Dört yılda ne değişti?

24 Kasım 2008 13:46 tsi
Dört yılda ne değişti? ABD’li istihbarat kuruluşlarının çatı örgütü NIC, 2004 yılında yayınladığı bir raporda yine gelecekte ne olacak dedi, Türkiye’ye hiç yer vermedi. Bu kez yıl 2008… Aynı kurum yayınladığı raporda Türkiye’yi yere göğe sığdıramıyor. So

ABD’li istihbarat kuruluşlarının çatı örgütü NIC, 2004 yılında yayınladığı bir raporda yine gelecekte ne olacak dedi, Türkiye’ye hiç yer vermedi. Bu kez yıl 2008… Aynı kurum yayınladığı raporda Türkiye’yi yere göğe sığdıramıyor. Soru şu: Dört yılda ne değişti? Türkiye neden önemli hale geldi?

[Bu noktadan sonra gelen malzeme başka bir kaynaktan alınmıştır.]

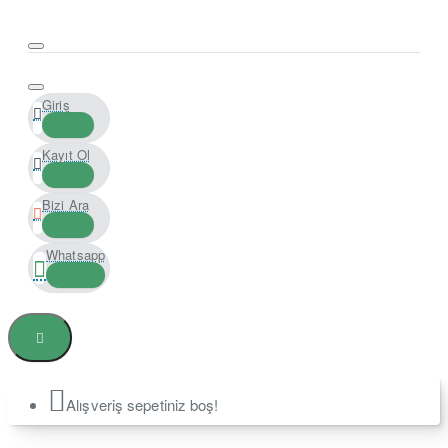
Giriş
Kayıt Ol
Bizi Ara
Whatsapp
Alışveriş sepetiniz boş!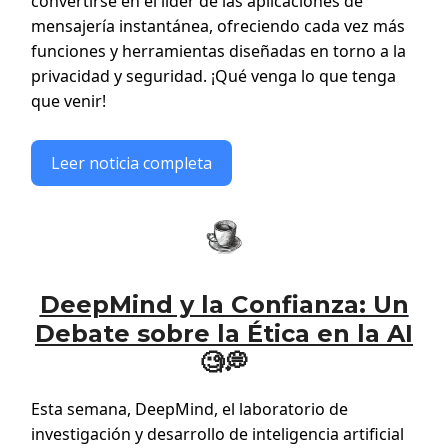
convertirse en el líder de las aplicaciones de
mensajería instantánea, ofreciendo cada vez más
funciones y herramientas diseñadas en torno a la
privacidad y seguridad. ¡Qué venga lo que tenga
que venir!
Leer noticia completa
DeepMind y la Confianza: Un
Debate sobre la Ética en la AI
🧐💭
Esta semana, DeepMind, el laboratorio de
investigación y desarrollo de inteligencia artificial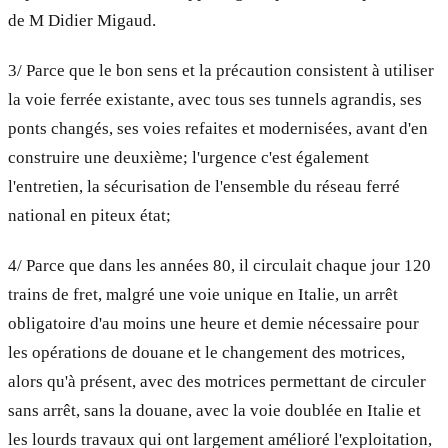
de M Didier Migaud.
3/ Parce que le bon sens et la précaution consistent à utiliser
la voie ferrée existante, avec tous ses tunnels agrandis, ses
ponts changés, ses voies refaites et modernisées, avant d'en
construire une deuxième; l'urgence c'est également
l'entretien, la sécurisation de l'ensemble du réseau ferré
national en piteux état;
4/ Parce que dans les années 80, il circulait chaque jour 120
trains de fret, malgré une voie unique en Italie, un arrêt
obligatoire d'au moins une heure et demie nécessaire pour
les opérations de douane et le changement des motrices,
alors qu'à présent, avec des motrices permettant de circuler
sans arrêt, sans la douane, avec la voie doublée en Italie et
les lourds travaux qui ont largement amélioré l'exploitation,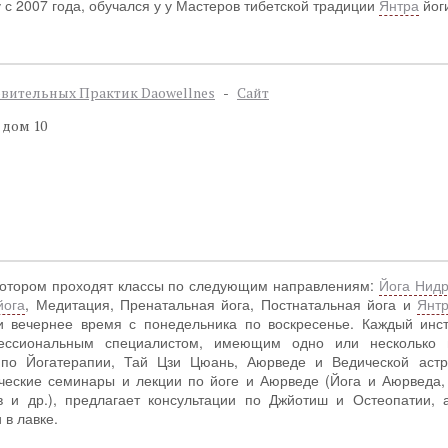
 с 2007 года, обучался у у Мастеров тибетской традиции
Янтра
йог
вительных Практик Daowellnes
-
Сайт
 дом 10
 котором проходят классы по следующим направлениям:
Йога Нид
йога
, Медитация, Пренатальная йога, Постнатальная йога и
Янтр
и вечернее время с понедельника по воскресенье. Каждый инст
ессиональным специалистом, имеющим одно или несколько 
по Йогатерапии, Тай Цзи Цюань, Аюрведе и Ведической астр
ические семинары и лекции по йоге и Аюрведе (Йога и Аюрведа,
в и др.), предлагает консультации по Джйотиш и Остеопатии, 
в лавке.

Bu kurum, yani ABD’deki NIC (Ulusal İstihbarat Konseyi) Türkiye’nin gündemine 2007 yılında girdi. Kurumu dünya genelinde ünlü yapan elbette CIA ve NSA dahil tam on altı istihbarat örgütünün çatı kuruluşu olmasından ibaret değildi. NIC, Bush’un İran’a yönelik eleştirilerinin arttığı ve artık dünyanın olası bir saldırı beklediği 2007 yılında hazırladığı İran raporuyla açıkça yönetime karşı çıkmış ve İran’ın 2003 yılından bu yana nükleer çalışmalarına ara verdiğini duyurmuştu. NIC’ın yaptığı açıklama dünya gündemine bomba gibi düştü. Zira belki de İran’a saldırmak isteyen Başkan Bush’a dünya ile birlikte bizzat kendi dev istihbarat teşkilatı da karşı çıkıyordu. İşte kurumun bu açıklaması onu Türk okurunun da ilgi alanına soktu.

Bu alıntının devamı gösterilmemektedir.